Funny, however, was DragonFruit's Chai Latte, made for us by The New Waitress, who informed us she was leaving to take a job with an environmental action group nearby... And it's a good thing, too, because she has no clue how to make a Chai Latte.

Usually, Chai Lattes look like, well, lattes. Pale brown, foamy, sweet to even observe. The New Waitress brought a Chai Latte to the table that looked precisely like a Guinness. Brown-red with foam on the top. We both recoiled at the sight of it, and New Waitress looked on, stupefied, wondering what she had done wrong. As it turns out, she had no idea of how to make a chai latte.

DragonFruit patiently waited until it was cool enough to sip, and promtly nearly gagged. New Waitress had simply taken concentrated chai mix and steamed it straight from the box. No milk, nada.

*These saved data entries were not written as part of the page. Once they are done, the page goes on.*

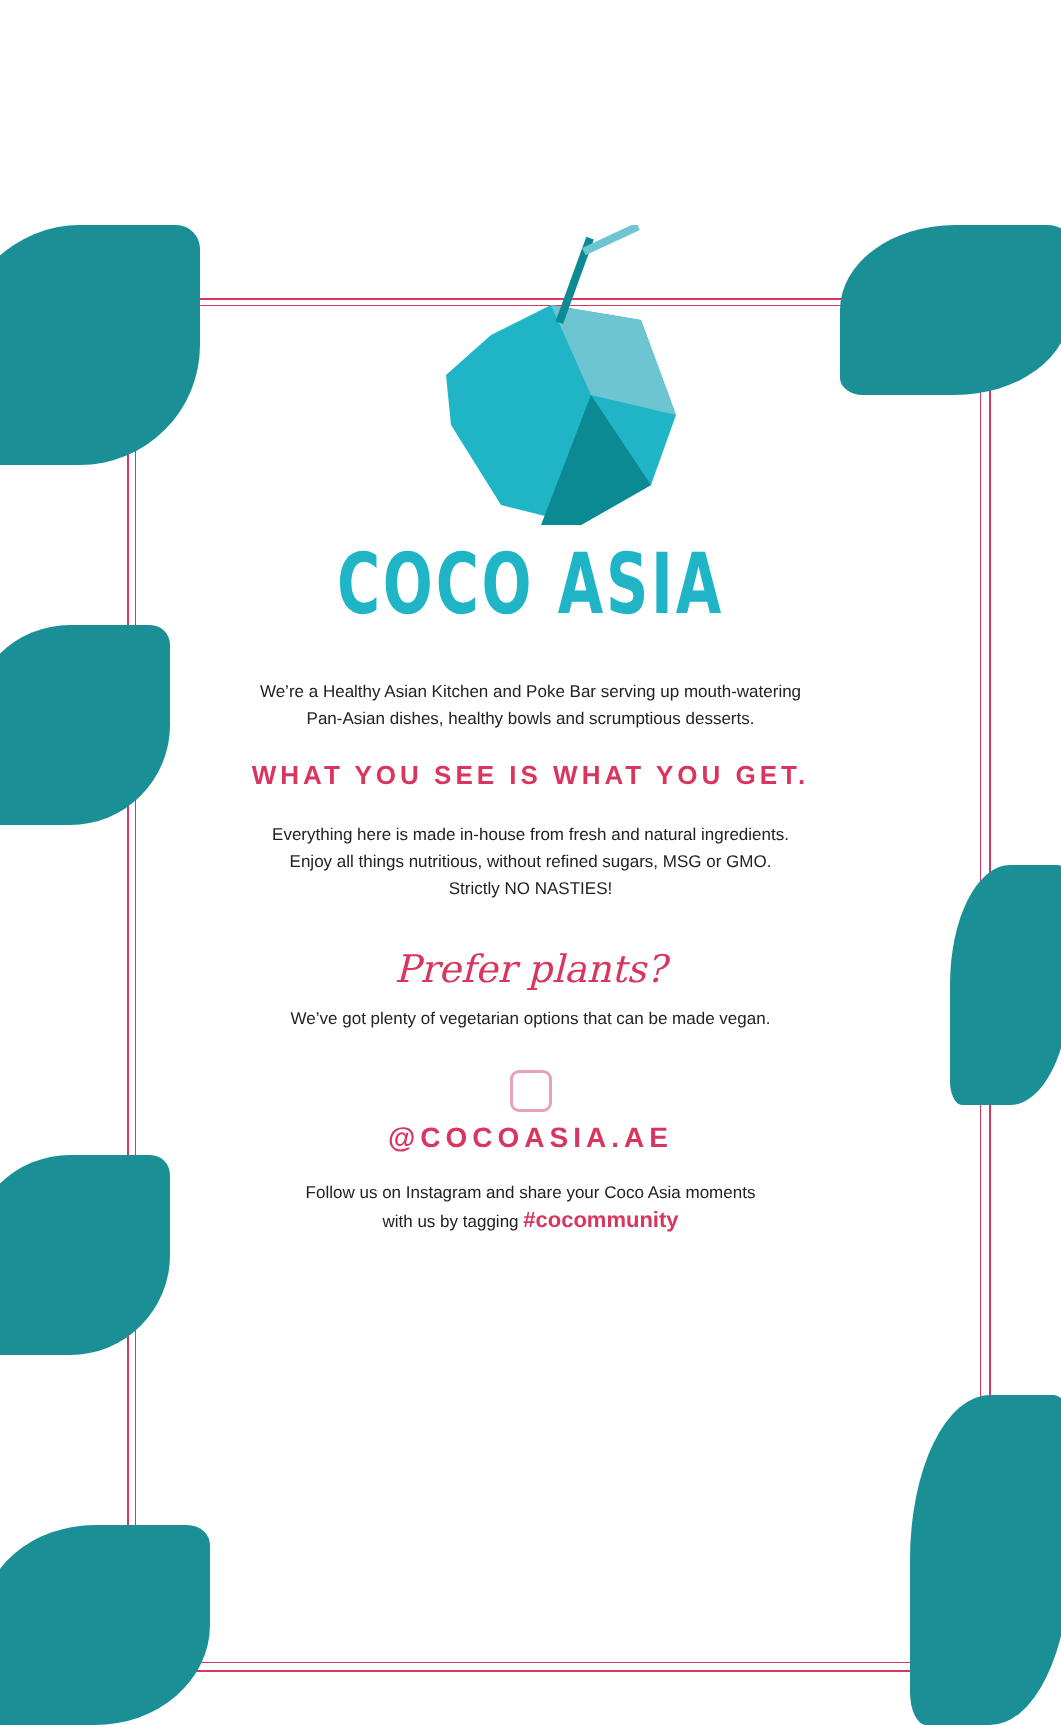COCO ASIA
We’re a Healthy Asian Kitchen and Poke Bar serving up mouth-watering
Pan-Asian dishes, healthy bowls and scrumptious desserts.
WHAT YOU SEE IS WHAT YOU GET.
Everything here is made in-house from fresh and natural ingredients.
Enjoy all things nutritious, without refined sugars, MSG or GMO.
Strictly NO NASTIES!
Prefer plants?
We’ve got plenty of vegetarian options that can be made vegan.
@COCOASIA.AE
Follow us on Instagram and share your Coco Asia moments
with us by tagging #cocommunity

We tried to explain to her what she did wrong, and she looked mortified. Then she said "The thing is, I've made a couple of these this past week, and no one complained!" "Really?" "Yeah, they all said they loved it."

It just goes to show how faux-polite people in San Liberal can be, because we've seen chai lattes before, we've drunk chai lattes before, and, I'm sorry ma'am, but that was no chai latte.